Die bis heute unbekannten Attentäter hatten bei Nacht Zäune am Bahndamm aufgesägt, um auf die Gleise zu gelangen, wo sie aus Armierungsstahl gebogene Klammern so auf den Oberleitungen platzierten, dass diese sich später im Stromabnehmerbügel der nächsten TGV-Lok verfangen und die Leitung über mehrere hundert Meter heruntergerissen haben. Dadurch kam es zu stundenlangen Verspätungen Dutzender TGV-Züge, durch die Zehntausende Reisende betroffen waren. Vergleichbare Havarien hat es in den vergangenen Monaten aber auch mehrfach aus technischen Gründen aufgrund des schlechten Zustands der Oberleitungen gegeben. Um den dadurch entfachten Unmut in der Öffentlichkeit aufzufangen und abzulenken, ordnete Innenministerin Michèle Alliot-Marie ein massive Aktion an, als sie von der vagen Peilsender-Ortung erfuhr. Starke Sondereinheiten rückten im Dorf Tarnac im Corrèze-Bergmassiv ein und verhafteten vor laufenden Fernsehkameras die Mitglieder einer von Julien Coupat geleiteten »Anarchisten-Kommune«. Die habe in Verbindung zu »gewaltbereiten ultralinken Gruppierungen« in Großbritannien, Belgien, Italien und Deutschland gestanden, die bei Aktionen gegen G8-Gipfel und bei der Blockade von Atommülltransporten aktiv waren, ließ das Innenministerium umgehend die Medien wissen. Armierungsstahl, wie er für die Sabotageakte an den TGV-Strecken verwendet wurde, oder entsprechendes Werkzeug und Bauanleitungen fand die Polizei nicht.
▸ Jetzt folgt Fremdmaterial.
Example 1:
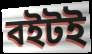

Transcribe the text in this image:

বইটই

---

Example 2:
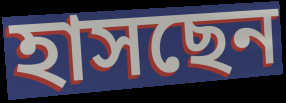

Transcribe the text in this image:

হাসছেন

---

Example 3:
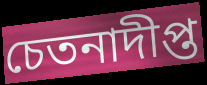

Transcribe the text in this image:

চেতনাদীপ্ত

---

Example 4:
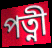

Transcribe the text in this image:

পত্নী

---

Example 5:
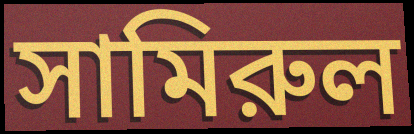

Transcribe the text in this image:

সামিরুল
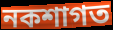
নকশাগত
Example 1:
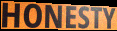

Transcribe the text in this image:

HONESTY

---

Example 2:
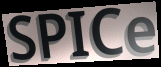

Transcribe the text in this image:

SPICe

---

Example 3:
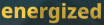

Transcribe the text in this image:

energized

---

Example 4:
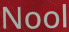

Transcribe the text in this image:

Nool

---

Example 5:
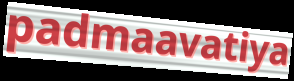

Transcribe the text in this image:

padmaavatiya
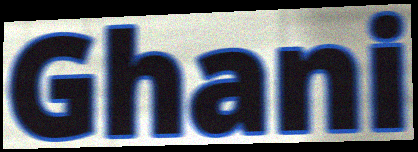
Ghani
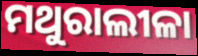
ମଥୁରାଲୀଳା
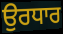
ਉਰਧਾਰ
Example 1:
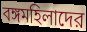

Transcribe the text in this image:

বঙ্গমহিলাদের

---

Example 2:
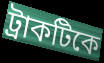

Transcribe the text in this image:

ট্রাকটিকে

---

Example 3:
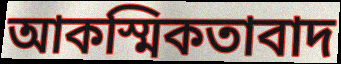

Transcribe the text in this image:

আকস্মিকতাবাদ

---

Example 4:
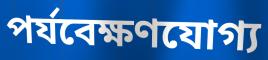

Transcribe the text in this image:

পর্যবেক্ষণযোগ্য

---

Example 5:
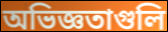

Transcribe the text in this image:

অভিজ্ঞতাগুলি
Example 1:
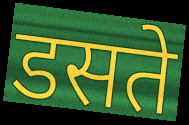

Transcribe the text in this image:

डसते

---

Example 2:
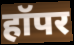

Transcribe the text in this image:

हॉपर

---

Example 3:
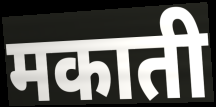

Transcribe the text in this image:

मकाती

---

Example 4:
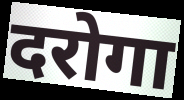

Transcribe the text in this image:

दरोगा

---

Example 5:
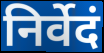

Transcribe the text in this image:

निर्वेदं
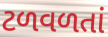
ટળવળતાં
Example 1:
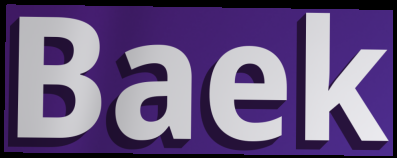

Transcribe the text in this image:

Baek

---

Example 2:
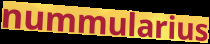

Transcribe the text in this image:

nummularius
Die Mitglieder der Kommune lebten von den Erträgen aus der Landwirtschaft, betrieben den einzigen Laden des Dorfes und waren bei den Einwohnern so beliebt, dass diese umgehend ein Komitee zu ihrer Unterstützung gebildet haben. Wie die Verteidiger anhand der Akten feststellen konnten, sind die der Justiz vorliegenden »Beweise« gegen Coupat und seine Freunde mehr als dürftig. Das »schwerwiegendste Element« sei da eine angeblich von Coupat verfasste Broschüre mit dem Titel »Der herannahende Aufstand«, in der die Sabotage von Verkehrsanlagen als Mittel des Kampfes gegen den reaktionären Staat gerechtfertigt wird.
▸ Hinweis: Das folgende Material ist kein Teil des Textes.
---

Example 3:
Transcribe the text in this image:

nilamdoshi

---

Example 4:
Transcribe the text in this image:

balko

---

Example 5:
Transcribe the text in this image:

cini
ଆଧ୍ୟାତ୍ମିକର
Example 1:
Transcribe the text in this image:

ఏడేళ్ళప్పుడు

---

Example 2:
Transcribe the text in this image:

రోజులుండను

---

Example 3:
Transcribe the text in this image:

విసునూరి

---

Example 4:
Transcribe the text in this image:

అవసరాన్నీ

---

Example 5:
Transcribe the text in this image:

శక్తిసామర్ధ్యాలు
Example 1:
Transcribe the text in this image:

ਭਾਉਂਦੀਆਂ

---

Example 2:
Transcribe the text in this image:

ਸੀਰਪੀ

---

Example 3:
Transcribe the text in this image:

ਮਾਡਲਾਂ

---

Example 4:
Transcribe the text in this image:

Das passt haargenau in das Konzept von Alliot-Marie, die gleich nach ihrer Amtsübernahme als Innenministerin 2007 angeordnet hat, die Beobachtung »ultralinker« Gruppierungen ebenso auf die Prioritätenliste zu setzen wie die radikaler Islamisten, militanter korsischer Nationalisten und in Frankreich untergetauchter Aktivisten der spanischen ETA. Mit Hinweis auf die angebliche Coupat-Broschüre rechtfertigt ein Berater der Ministerin dieses nicht gegen konkrete Taten, sondern gegen politische Meinungen gerichtete Vorgehen der geballten Staatsmacht mit den bezeichnenden Worten: »So hat es 1917 in Russland auch angefangen!«
Doch die intensive Bespitzelung von Julien Coupat und seinen Freunden durch die französische Polizei setzte erst im April 2008 ein, nachdem die Sicherheitsbehörden der USA einen Bericht nach Paris übermittelt hatten, wonach Coupat in New York an einer Demonstration vor einem Rekrutierungsbüro der Armee teilgenommen habe. Über seine Freundin Yldune konnte die US-amerikanische Polizei nichts belastendes berichten. Die besuchte zur fraglichen Zeit in New York ein Museum.